Jakarta, Cybernews. Dalam pandangan akhir Pansus Hak Angket Century semalam, Golkar menyebut nama Boediono sebagai salah satu pihak yang dianggap bertanggung jawab atas pengucuran dana talangan Century sebesar Rp 6,7 triliun. Meski demikian,
Ketua Umum Partai Golkar Aburizal Bakrie mengaku tidak perlu ada pemakzulan alias pelengseran pemerintahan Presiden Susilo Bambang Yudhoyono dan Wakil Presiden Boediono terkait kasus ini.
"Golkar enggak pernah bicara pemakzulan. Pada saat Bank Century itu, Boediono sebagai Guberbur BI, bukan Wapres. Jadi, tidak ada pemakzulan di situ," tegas Ical di sela-sela breakfast meeting dengan duta besar negara-negara sahabat di Hotel Four Seasons, Jakarta, Rabu (24/2).

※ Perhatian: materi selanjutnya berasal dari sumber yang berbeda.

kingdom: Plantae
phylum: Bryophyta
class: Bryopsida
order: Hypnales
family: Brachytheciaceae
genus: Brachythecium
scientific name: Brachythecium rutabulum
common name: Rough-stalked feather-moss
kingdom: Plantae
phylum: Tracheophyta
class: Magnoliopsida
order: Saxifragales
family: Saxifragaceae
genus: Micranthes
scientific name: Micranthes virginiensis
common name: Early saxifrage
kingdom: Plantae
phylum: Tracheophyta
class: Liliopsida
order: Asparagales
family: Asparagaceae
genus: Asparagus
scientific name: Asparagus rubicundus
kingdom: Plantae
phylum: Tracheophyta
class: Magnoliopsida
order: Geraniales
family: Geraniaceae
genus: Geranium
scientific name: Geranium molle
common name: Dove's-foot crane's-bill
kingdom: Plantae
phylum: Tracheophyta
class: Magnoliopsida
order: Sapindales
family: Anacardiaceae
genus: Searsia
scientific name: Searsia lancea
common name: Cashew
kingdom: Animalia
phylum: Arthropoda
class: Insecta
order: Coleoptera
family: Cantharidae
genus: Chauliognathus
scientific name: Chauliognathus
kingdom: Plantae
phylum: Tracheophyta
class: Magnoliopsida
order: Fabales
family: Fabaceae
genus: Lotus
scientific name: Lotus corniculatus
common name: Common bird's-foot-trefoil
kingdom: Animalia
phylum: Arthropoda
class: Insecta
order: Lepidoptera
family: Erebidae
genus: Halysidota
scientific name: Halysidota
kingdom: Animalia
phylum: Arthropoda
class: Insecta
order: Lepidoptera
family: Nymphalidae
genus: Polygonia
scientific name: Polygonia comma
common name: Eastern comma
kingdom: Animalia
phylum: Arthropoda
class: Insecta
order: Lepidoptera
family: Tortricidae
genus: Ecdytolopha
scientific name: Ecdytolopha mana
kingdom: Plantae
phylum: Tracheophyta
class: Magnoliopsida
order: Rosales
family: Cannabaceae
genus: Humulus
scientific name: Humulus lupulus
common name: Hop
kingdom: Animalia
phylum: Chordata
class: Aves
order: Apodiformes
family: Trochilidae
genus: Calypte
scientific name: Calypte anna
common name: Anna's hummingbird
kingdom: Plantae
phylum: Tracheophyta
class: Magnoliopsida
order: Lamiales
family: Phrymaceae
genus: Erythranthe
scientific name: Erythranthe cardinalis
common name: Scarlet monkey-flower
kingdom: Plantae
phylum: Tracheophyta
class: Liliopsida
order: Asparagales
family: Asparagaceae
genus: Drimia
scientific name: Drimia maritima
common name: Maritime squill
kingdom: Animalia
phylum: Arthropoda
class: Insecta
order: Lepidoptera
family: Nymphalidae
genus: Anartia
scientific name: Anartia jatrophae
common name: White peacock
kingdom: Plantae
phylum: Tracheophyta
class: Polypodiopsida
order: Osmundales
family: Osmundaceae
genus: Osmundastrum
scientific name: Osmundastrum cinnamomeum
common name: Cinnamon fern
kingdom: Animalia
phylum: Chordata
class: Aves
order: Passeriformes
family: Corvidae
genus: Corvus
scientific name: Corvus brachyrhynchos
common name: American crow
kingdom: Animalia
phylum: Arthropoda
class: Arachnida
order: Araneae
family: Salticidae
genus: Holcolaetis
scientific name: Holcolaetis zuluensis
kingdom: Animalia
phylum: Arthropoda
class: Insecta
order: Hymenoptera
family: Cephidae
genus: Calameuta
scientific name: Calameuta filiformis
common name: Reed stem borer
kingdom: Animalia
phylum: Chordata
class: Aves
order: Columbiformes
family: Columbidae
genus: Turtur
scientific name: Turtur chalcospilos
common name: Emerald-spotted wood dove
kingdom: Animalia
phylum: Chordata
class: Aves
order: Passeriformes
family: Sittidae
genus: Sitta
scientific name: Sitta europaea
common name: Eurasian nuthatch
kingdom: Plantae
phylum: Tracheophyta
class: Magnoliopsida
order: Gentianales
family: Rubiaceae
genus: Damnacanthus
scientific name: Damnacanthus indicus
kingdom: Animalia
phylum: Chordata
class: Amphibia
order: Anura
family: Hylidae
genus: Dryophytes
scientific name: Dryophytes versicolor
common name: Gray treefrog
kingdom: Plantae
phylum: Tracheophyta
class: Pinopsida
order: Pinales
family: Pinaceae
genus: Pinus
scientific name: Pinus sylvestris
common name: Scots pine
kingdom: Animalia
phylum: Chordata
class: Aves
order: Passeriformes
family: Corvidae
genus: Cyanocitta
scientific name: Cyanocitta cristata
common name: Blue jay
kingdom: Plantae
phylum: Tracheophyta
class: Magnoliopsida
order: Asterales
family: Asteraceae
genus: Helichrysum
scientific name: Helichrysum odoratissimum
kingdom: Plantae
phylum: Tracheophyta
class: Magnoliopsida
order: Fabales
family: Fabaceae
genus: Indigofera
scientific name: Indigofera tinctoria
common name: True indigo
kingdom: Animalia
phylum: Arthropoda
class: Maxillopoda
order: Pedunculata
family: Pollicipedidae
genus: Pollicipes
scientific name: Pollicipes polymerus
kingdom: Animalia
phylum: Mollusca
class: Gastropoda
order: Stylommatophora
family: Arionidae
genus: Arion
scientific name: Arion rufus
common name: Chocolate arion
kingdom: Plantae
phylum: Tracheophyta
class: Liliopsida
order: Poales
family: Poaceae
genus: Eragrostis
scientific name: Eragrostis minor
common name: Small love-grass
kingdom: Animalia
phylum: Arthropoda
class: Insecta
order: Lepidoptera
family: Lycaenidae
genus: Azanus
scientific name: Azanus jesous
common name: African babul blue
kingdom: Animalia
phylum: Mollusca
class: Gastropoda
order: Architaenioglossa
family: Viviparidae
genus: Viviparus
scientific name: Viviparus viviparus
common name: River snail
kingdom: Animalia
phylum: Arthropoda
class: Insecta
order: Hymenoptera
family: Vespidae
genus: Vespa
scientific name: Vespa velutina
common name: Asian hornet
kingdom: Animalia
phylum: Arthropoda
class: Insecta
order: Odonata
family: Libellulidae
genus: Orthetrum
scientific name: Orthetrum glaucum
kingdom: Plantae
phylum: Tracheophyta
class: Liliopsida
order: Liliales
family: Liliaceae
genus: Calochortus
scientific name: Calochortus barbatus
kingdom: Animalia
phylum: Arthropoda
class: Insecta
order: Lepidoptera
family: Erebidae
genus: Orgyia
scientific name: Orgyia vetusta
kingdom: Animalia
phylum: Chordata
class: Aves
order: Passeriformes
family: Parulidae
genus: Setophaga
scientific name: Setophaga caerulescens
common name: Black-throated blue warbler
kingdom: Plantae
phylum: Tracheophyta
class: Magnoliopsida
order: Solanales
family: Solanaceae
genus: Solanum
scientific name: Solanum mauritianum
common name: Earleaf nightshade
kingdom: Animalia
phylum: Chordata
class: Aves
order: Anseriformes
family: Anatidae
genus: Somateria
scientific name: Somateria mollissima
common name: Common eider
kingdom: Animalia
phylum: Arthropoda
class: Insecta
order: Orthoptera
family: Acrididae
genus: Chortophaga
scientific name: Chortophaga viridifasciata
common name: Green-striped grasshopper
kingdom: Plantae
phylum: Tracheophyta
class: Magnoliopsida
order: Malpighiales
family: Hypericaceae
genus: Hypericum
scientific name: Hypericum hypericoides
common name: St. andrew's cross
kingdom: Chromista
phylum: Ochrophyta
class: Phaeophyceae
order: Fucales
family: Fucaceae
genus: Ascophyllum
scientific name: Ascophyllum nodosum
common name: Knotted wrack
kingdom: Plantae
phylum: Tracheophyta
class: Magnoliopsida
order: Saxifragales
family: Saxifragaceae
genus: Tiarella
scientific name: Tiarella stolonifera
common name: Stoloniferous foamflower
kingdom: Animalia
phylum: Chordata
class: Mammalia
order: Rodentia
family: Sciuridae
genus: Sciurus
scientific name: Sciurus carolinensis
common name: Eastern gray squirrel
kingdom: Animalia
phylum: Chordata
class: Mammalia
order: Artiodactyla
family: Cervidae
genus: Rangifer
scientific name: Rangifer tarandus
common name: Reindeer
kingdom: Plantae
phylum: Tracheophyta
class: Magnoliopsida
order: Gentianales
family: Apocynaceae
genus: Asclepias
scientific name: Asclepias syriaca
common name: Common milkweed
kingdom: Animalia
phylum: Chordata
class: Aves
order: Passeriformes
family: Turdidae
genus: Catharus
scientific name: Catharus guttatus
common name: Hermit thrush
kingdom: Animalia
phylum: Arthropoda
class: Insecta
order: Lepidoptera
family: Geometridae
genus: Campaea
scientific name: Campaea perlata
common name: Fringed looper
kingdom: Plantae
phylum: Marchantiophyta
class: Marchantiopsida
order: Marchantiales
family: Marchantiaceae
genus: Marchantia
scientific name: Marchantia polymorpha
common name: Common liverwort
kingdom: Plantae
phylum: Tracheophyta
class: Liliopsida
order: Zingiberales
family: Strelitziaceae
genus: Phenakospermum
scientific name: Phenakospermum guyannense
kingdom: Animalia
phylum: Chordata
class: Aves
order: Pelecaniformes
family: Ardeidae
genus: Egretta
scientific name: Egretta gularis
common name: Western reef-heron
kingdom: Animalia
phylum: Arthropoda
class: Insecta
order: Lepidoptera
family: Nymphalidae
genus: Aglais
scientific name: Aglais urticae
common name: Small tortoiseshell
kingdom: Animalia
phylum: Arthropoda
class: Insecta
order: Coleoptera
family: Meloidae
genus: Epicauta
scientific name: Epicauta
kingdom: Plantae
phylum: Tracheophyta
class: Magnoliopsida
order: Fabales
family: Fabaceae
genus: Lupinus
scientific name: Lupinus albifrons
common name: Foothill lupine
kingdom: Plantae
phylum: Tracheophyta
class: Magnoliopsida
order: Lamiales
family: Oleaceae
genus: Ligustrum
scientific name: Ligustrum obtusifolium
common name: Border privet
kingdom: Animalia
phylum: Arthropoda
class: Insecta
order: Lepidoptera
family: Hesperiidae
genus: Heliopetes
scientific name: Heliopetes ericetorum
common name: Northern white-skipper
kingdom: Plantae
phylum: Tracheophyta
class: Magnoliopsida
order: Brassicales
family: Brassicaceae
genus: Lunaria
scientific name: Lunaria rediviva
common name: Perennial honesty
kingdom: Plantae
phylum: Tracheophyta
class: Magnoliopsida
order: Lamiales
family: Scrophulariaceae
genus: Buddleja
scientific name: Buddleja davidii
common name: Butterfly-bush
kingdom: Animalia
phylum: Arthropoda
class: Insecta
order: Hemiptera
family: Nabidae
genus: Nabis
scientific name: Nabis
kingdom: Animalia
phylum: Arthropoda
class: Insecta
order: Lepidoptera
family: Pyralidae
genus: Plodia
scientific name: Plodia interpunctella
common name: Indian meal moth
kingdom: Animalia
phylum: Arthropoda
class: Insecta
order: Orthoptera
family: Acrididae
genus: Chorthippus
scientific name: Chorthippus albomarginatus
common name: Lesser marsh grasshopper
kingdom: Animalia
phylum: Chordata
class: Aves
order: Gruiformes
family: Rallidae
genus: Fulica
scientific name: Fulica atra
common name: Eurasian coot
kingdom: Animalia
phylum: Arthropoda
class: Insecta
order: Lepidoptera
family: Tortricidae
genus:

Golkar menganggap, terdapat banyak pelanggaran dalam kasus Century sehingga layak disebut ranah korupsi. Pihaknya juga menyerahkan agar kasus ini diusut oleh lembaga penegak hukum secara tuntas.
Memang, kata Ical, Boediono saat ini masih berstatus sebagai pejabat negara. Karena itu, untuk Boediono yang saat ini menjabat sebagai Wakil Presiden, ada catatan khusus karena tidak bisa diproses melalui wilayah hukum biasa sehingga harus dibawa ke Mahkamah Konstitusi.
"Berikutnya dibawa ke MK," tandasnya.